Groupon has offered deals for grocers in the past. Last year, it offered a discount for upscale market Fox & Obel in Chicago. But the new partnership with Springfield, Mass.-based Big Y is the first time a multi-store grocery retailer has run a Groupon deal. Big Y operates 61 stores in Connecticut and Massachusetts. In addition, Big Y is the only retailer in any industry that has fully integrated Groupon deals into its loyalty card program.
The first CPG Groupon deal with General Mills in San Francisco and Minneapolis involved shipping a basket of products direct to consumers. That requires bypassing traditional retailers -- a proposition that could rankle CPG players' main distributors -- and a marketer with a broad enough assortment of brands to get consumers to buy a lot of products at once, $40 worth in General Mills' case.
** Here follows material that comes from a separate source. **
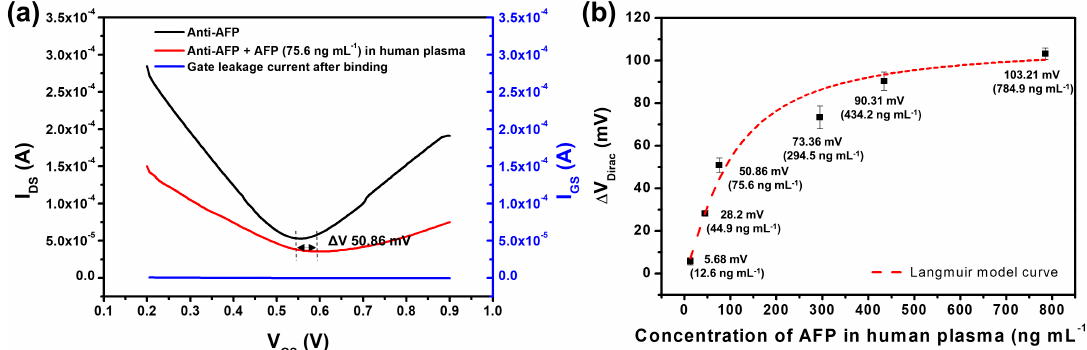
Figure 5. ( a ) the I DS -V GS characteristics of G-FET before and after binding with AFP (75.6 ng mL − 1 in human plasma of HCC patients) on the anti-AFP-immobilized channel surface; ( b ) the sensitivity of anti-AFP-immobilized G-FET for detecting AFP in human plasma from HCC patients.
Groupon is working on the project with HaloEffect, a Boston marketing firm that has served as a consultant to the company since 2009, and Incentive Targeting, a Cambridge, Mass.-based promotion analytics and software firm.
U.S. consumers spend $550 billion annually on groceries, and CPG companies spend $35 billion annually on marketing and promotion, said Tom Schneider, president of HaloEffect in a statement, adding that he sees the partnership "having the potential to revolutionize the grocery-marketing landscape."
Other retailers and packaged-goods companies are expected to participate in similar deals in the weeks ahead, said Ben Sprecher, VP-marketing of Incentive Targeting, who said using loyalty cards as a fulfillment mechanism solves a host of problems that prevented use of Groupons at supermarkets or by most CPG players up to now.
Using supermarket loyalty programs eliminates the fraud concerns that have kept some big CPG players like Procter & Gamble Co. from using print-at-home internet-distributed coupons, Mr. Sprecher said, and required approval from a manger for redemption of other high-value coupons at supermarkets in the past.
Using loyalty data also will allow supermarkets and CPG brands to answer another key question that has dogged Groupon in other sectors of its business -- whether these deep-discount deals really pay out in the long run, Mr. Sprecher said.
The retailers, and, provided they're given access to the data, CPG brands, will be able to see how shoppers' prior purchase patterns were altered after using the Groupon.